##### 抜粋箇所

《0611》 尊厳死の家族会議(その2) [未分類]

深夜の家族会議の様子を再現しよう。
まず私が病状説明をしてから今後の可能性を話した。
病院に入院した場合に、どのような処置をするのか。

簡単に言えば、ICU(集中治療室)的な管理になる。
心臓に関わる薬はごく少量ずつポンプで点滴で送りこむ。
ポタポタというアバウトではなくデジタルで入れて行く。

複数の種類の薬剤を血管に入れる。
強心剤、昇圧剤、心不全のお薬や利尿剤など。
中心静脈ルートという鎖骨の下からの点滴になる。

当然、本人は嫌がる。
暴れるといけないので、お薬で寝てもらう。
麻酔のようなものだ。

当然、人工透析も回すことになる。
慢性腎不全に慢性心不全なのだ。
要するに肝腎な臓器が連鎖的に機能低下している状態だ。

集中管理すれば、少しはもち直すかもしれない。
上手く行けば、退院⇒維持透析まで行けるかもしれない。
その可能性は、私的には、10%くらいかなと感じた。

このままだと0%だから、10%という数字でも、かなりの可能性だ。
「この10%に賭けてみまずか?どうですか?」
無論、麻酔など様々な「嫌なこと」を乗り越えないといけないですが。

さらに、もし家に帰れても一番嫌な「透析」を続けなくてはいけない。
延命治療は、一度始めたら中止できないのが、現状だ。
死ぬまで止めることが出来ないのが、延命治療なのだ。

隣の一流病院に入院するか?自宅で死を待つのか?
右へ行くのか?左へ行くのか?
どちらかを、今、ここで決めてください!

深夜に、10人位の家族会議で「講演」した後にそう問うた。

##########
##### 示された一覧

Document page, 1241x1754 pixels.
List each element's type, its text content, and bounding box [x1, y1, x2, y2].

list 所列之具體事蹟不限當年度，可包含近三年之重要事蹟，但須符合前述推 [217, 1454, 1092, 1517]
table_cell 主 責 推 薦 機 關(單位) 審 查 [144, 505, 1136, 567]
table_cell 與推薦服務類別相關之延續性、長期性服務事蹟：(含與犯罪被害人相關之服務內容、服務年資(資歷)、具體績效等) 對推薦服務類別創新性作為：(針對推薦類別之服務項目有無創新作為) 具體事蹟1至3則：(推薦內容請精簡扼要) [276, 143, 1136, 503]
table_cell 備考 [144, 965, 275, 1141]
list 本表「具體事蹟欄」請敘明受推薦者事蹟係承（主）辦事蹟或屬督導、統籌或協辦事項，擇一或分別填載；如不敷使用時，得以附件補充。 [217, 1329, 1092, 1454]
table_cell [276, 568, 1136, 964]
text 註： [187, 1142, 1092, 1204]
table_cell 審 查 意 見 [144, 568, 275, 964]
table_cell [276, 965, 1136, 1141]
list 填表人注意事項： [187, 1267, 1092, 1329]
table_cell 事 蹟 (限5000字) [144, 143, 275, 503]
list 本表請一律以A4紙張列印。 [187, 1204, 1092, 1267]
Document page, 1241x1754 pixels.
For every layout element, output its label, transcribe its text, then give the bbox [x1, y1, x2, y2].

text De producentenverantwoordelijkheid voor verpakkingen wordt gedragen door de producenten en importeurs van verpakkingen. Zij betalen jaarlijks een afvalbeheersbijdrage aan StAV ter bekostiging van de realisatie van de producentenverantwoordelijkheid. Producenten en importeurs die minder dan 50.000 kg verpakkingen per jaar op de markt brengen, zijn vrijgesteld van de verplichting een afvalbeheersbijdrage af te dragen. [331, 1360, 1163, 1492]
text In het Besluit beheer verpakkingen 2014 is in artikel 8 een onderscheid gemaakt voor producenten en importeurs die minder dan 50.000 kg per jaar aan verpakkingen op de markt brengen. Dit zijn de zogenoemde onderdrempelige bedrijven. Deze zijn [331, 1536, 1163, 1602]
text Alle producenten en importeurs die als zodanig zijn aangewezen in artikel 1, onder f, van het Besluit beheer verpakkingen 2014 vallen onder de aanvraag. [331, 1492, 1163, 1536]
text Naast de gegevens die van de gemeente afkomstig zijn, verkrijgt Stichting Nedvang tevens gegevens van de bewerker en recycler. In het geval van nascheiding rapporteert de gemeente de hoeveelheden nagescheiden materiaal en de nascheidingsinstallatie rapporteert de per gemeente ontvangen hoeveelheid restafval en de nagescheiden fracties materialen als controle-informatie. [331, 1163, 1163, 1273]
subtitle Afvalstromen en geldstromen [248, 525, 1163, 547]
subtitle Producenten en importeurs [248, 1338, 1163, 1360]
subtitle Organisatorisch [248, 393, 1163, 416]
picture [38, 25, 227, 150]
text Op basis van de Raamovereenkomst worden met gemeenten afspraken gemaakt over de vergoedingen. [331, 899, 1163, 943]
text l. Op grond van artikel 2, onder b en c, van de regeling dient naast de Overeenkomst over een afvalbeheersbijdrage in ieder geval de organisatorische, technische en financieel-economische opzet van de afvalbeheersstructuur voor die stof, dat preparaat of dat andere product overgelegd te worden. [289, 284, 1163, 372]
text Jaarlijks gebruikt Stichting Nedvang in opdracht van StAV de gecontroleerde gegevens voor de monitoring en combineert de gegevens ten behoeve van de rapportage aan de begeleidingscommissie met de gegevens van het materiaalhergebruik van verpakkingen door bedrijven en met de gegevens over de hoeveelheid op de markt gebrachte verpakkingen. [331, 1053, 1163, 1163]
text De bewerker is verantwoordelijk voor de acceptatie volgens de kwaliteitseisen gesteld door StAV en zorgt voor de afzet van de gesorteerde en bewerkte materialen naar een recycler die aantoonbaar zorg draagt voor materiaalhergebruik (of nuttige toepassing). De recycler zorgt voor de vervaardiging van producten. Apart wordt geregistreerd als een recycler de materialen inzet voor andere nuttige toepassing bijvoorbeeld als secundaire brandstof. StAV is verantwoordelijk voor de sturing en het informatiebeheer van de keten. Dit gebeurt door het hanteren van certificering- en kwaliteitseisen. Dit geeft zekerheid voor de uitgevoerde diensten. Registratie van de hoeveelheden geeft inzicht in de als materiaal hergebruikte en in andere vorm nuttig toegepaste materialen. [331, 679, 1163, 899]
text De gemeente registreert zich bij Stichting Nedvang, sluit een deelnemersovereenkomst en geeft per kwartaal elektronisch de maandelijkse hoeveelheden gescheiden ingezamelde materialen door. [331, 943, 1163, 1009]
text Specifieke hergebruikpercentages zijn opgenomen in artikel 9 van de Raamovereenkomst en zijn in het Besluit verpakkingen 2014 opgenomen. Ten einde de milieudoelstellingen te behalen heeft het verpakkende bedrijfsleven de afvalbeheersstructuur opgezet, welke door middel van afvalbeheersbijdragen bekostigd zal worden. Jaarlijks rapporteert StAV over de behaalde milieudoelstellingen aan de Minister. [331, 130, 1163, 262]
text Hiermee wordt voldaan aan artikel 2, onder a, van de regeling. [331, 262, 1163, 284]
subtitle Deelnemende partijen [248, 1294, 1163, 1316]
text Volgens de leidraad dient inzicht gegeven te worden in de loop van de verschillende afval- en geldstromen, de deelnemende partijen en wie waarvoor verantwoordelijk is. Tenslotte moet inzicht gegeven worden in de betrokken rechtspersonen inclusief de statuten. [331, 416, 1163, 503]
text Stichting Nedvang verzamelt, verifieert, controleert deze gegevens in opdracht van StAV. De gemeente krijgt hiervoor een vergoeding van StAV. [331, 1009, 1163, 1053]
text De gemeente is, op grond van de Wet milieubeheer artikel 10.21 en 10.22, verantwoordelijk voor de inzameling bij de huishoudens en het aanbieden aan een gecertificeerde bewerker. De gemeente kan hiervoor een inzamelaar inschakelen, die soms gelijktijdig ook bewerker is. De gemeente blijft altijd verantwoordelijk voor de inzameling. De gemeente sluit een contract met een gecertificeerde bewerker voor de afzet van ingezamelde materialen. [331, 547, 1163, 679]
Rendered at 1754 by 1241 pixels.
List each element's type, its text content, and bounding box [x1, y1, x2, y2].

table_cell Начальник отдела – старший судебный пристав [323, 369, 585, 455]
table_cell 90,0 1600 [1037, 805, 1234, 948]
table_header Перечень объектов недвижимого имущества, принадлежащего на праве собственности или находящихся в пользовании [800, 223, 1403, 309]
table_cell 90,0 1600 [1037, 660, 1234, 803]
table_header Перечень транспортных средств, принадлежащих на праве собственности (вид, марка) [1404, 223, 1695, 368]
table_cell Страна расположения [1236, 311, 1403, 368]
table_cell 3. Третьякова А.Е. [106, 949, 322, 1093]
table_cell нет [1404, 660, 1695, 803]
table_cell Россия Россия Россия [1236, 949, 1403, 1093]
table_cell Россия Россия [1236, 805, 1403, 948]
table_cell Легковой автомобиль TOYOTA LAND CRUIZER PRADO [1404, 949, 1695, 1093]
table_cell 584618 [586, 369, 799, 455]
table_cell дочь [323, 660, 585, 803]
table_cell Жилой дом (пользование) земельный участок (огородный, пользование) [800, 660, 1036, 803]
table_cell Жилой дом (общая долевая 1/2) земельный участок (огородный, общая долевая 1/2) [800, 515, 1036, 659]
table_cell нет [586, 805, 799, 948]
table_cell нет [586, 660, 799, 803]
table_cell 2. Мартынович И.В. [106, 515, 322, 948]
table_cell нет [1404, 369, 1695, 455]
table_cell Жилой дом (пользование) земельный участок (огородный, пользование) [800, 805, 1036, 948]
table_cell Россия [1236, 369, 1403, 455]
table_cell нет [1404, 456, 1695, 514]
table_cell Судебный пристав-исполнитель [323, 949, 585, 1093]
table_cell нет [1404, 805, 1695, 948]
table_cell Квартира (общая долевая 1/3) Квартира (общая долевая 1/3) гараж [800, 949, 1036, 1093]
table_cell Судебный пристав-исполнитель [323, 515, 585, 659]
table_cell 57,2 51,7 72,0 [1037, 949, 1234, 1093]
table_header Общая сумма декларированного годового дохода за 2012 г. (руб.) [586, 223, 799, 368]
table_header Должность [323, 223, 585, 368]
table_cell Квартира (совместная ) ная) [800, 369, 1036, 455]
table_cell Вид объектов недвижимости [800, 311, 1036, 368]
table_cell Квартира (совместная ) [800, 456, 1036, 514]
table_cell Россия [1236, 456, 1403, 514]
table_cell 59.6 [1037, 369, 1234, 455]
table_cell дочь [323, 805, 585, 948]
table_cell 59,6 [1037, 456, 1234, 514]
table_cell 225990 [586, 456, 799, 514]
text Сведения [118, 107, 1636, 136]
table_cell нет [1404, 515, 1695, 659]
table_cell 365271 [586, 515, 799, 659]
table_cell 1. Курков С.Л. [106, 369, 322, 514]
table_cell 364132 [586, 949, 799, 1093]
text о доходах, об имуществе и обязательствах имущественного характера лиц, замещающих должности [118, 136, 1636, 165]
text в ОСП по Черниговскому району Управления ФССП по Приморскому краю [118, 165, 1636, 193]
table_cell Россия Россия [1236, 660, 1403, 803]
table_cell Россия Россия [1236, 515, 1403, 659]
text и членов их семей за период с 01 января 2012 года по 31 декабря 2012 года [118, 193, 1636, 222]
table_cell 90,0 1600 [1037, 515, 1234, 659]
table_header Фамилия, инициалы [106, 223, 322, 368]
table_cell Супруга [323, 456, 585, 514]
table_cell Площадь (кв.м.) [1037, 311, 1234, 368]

##########

#### 課題
上にある尊厳死の家族会議についての抜粋から、「当然、人工透析も回すことになる。」から「延命治療は、一度始めたら中止できないのが、現状だ。」までのすべてを一字も変えずに書き写してください。

#### 解答
当然、人工透析も回すことになる。
慢性腎不全に慢性心不全なのだ。
要するに肝腎な臓器が連鎖的に機能低下している状態だ。

集中管理すれば、少しはもち直すかもしれない。
上手く行けば、退院⇒維持透析まで行けるかもしれない。
その可能性は、私的には、10%くらいかなと感じた。

このままだと0%だから、10%という数字でも、かなりの可能性だ。
「この10%に賭けてみまずか?どうですか?」
無論、麻酔など様々な「嫌なこと」を乗り越えないといけないですが。

さらに、もし家に帰れても一番嫌な「透析」を続けなくてはいけない。
延命治療は、一度始めたら中止できないのが、現状だ。